Wenn ich meinen „Don Giovanni“ so mittelmäßig wie möglich produziere, weil er dann schön billig ist oder gut ankommt, dann gewöhne ich den Menschen ab, in sich selber um Qualität zu kämpfen. Dort ist doch das Problem.

 

Jean-Christophe Ammann: Die schöpferische Eigenkompetenz dessen, was das höchste Kapital der Unternehmen ist, nämlich die qualifizierten Mitarbeiter, ist doch heute ganz anders gefordert – und zwar im besten Sinne. Mitarbeiter sind gefordert, nicht nur die Ideen aus dem eigenen Bereich zu generieren, sondern Ideen von außen hereinzubringen. Konfrontiert man sie mit Kunst, wie Siemens das zum Beispiel tut, dann werden die Leute neugierig, dann nehmen sie die Modelle, Werke, schöpferischen Prozesse auf und bringen sie auch wieder in das Unternehmen zurück, weil es Freude macht.
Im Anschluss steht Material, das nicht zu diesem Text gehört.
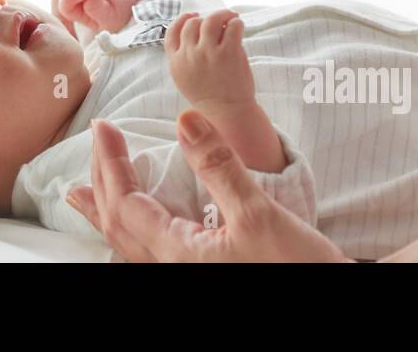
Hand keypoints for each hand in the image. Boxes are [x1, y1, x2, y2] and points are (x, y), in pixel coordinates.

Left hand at [67, 113, 352, 262]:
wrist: (337, 298)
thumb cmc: (299, 267)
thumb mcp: (258, 211)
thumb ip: (217, 165)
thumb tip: (183, 119)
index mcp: (178, 252)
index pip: (124, 202)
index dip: (110, 161)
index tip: (104, 126)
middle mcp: (173, 268)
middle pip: (117, 223)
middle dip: (100, 180)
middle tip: (96, 139)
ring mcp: (186, 273)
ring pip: (127, 242)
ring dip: (103, 210)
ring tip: (79, 193)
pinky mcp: (201, 271)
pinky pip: (147, 251)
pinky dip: (129, 228)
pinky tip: (135, 221)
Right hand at [165, 9, 253, 111]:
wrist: (226, 112)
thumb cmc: (207, 95)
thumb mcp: (183, 77)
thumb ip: (183, 55)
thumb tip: (194, 28)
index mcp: (176, 61)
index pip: (172, 31)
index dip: (182, 19)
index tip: (193, 15)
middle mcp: (190, 55)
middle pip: (193, 23)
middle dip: (205, 19)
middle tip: (218, 20)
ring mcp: (209, 53)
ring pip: (212, 20)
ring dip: (223, 14)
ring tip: (231, 16)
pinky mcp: (229, 53)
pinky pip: (233, 27)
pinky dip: (236, 22)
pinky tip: (238, 26)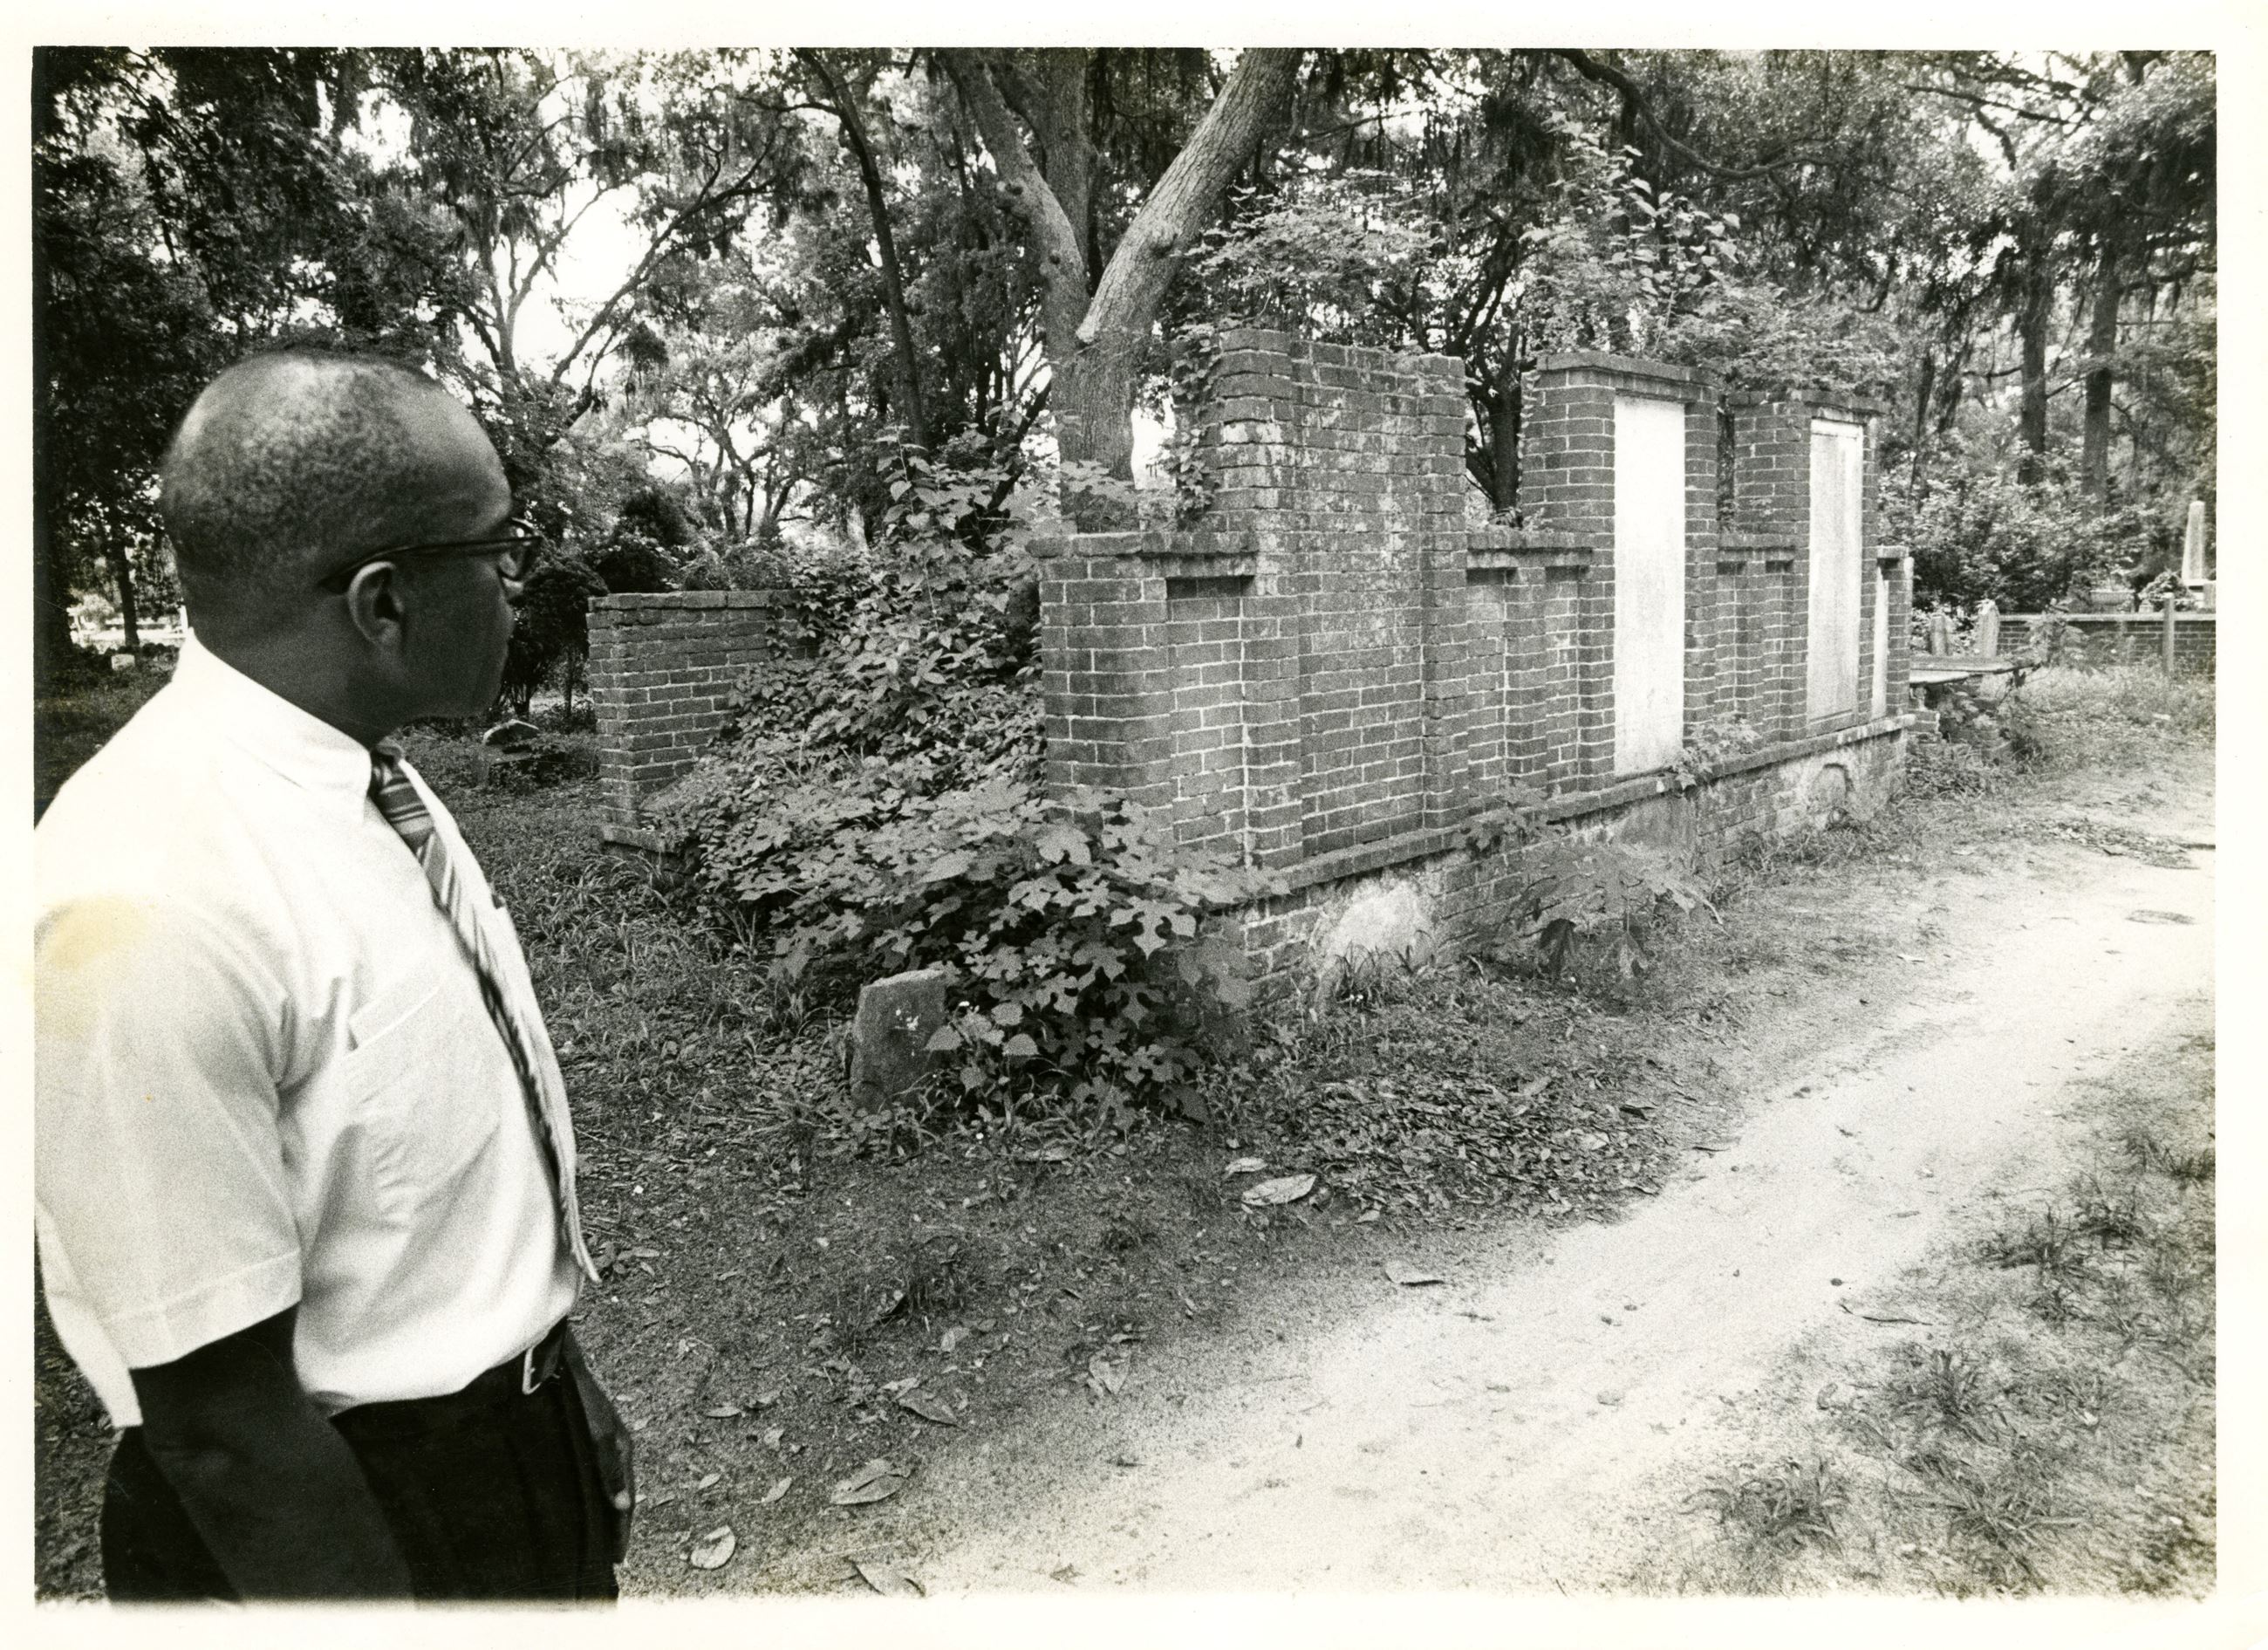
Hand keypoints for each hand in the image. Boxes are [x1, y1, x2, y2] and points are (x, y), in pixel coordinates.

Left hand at [562, 1332, 634, 1562]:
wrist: (555, 1362)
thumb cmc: (578, 1396)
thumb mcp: (597, 1434)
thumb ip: (609, 1470)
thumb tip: (623, 1506)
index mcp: (622, 1447)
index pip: (627, 1498)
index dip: (621, 1528)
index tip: (616, 1557)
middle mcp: (613, 1445)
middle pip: (616, 1493)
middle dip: (613, 1522)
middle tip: (605, 1553)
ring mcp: (596, 1439)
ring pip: (600, 1483)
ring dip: (598, 1508)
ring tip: (590, 1534)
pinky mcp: (579, 1435)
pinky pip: (587, 1472)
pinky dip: (586, 1492)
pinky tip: (572, 1501)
Oder liege ich damit ganz falsch, Herr Roßnagl? Wie ist denn die Innenwirkung Ihres Kulturprogramms auf das Unternehmen?

 

Michael Roßnagl: Ich glaube, der Vorstand würde mir keine Mark anvertrauen, wenn er nicht glaubte, daß unsere Aktivitäten eine besondere Wirkung nach innen haben. Ein Standbein des Siemens-Kulturprogramms ist die Vermittlungsarbeit. Man kann jedoch nicht nach Gutsherrenart darangehen: Der Direktor entscheidet, was Kunst ist. Man muß diese Fragen wirklich bearbeiten, dann erzeugen sie im Unternehmen vitales Leben. Wir haben einen wunderbaren Austausch.

Die alte Masche – die Firma hat zu zahlen, die Kunst hat das Kritik- und das Moralrecht – ist passé. Ich wünsche mir eine konstruktive Auflösung dieses radikalen Schnitts. Es geht um Qualität, für die jedes Unternehmen bereit ist zu kämpfen.

 

Boris Groys: Ich möchte mit einem allgemeinen Eindruck von unserem Gespräch schließen: Diejenigen, die mehr aus der Perspektive der Kunst denken, sind auch zu mehr Kritik und Skepsis bereit, auch in bezug auf Ästhetische und moralische Werte. Die Kunst versteht sich heute als der Ort, an dem alle Werte in Frage gestellt werden, neu entworfen, hinterfragt und dann wieder gerettet werden. Dieses Bild, daß die Kunst etwas beschließt, es unreflektiert scheinbar eindeutig positioniert, ist nicht richtig. Kunst ist der Ort der maximalen Unsicherheit in unserer Zivilisation und deswegen so faszinierend.

Die Diskussion fand als Abschluß des von Andreas Grosz und seinem Büro für Unternehmenskommunikation und dem „Rheinischen Merkur“ konzipierten Projektes „Kunst als Avantgarde der Ökonomie. Neue Wege der Zusammenarbeit zwischen Kultur und Wirtschaft“ am 10.11.1998 im Kölner KOMED statt.